Judges had already found the earlier map problematic, and this week’s order reinforces that view. Politico reported that the three-judge panel concluded Alabama had not shown a convincing reason to revert to the disputed 2023 plan, especially given the tight election timeline.[1] ABC News likewise reported that the court unanimously barred the state from using the GOP-friendly map for the coming election cycle.[2]

The ruling appears to preserve the status quo for now: Alabama will proceed under the map that creates two majority-Black districts instead of the configuration preferred by state Republicans. That decision is likely to shape the state’s House delegation and may prove important beyond Alabama, since the dispute reflects how federal courts are still sorting out the impact of recent Supreme Court decisions on redistricting and the Voting Rights Act.[1]

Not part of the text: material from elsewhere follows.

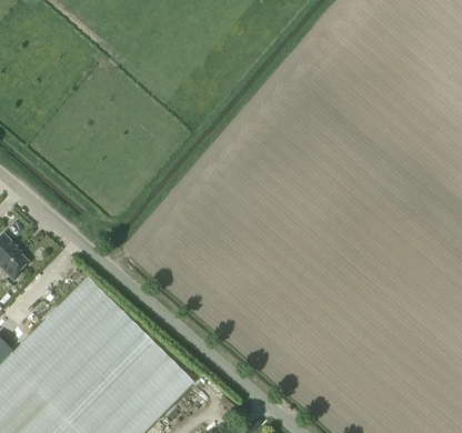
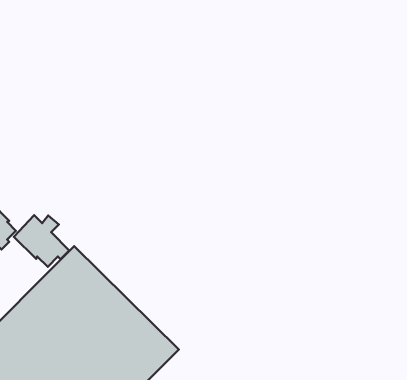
building: none -> [14,215,69,267]

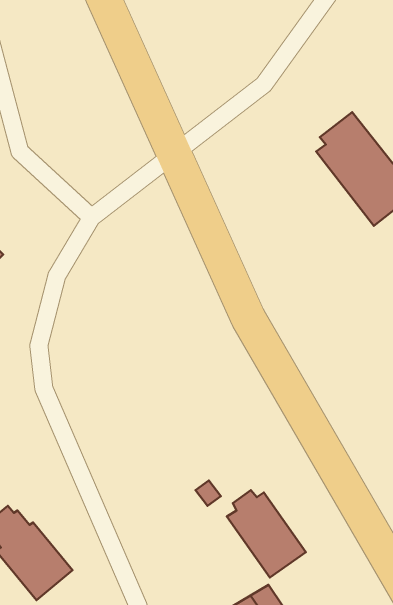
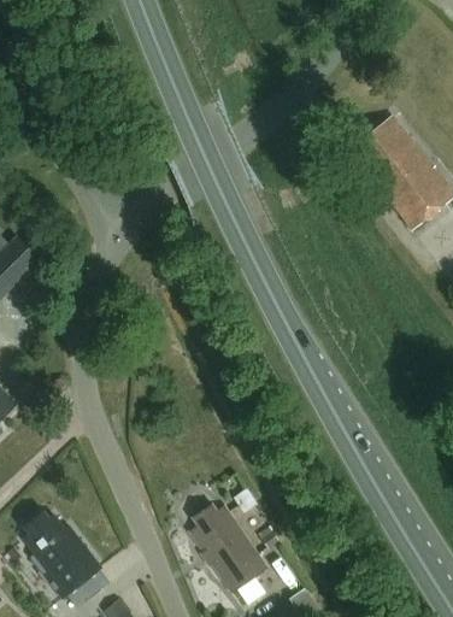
building: [227,490,306,577] -> [188,504,267,592]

Republicans had argued that the revised map would better reflect political geography and previous court guidance, but the panel rejected that approach in the current election context.[1] The immediate practical effect is that Alabama will not be able to switch to the GOP-favored congressional lines before voters go to the polls, limiting the party’s ability to gain a redistricting edge through the courts.

The dispute remains a significant test of how far states can go in drawing district boundaries that shape election outcomes, especially when those lines intersect with race and federal voting protections. For Alabama, the ruling means continued use of a map designed to ensure greater Black representation in Congress, while for national Republicans it is another setback in a closely watched fight over House control.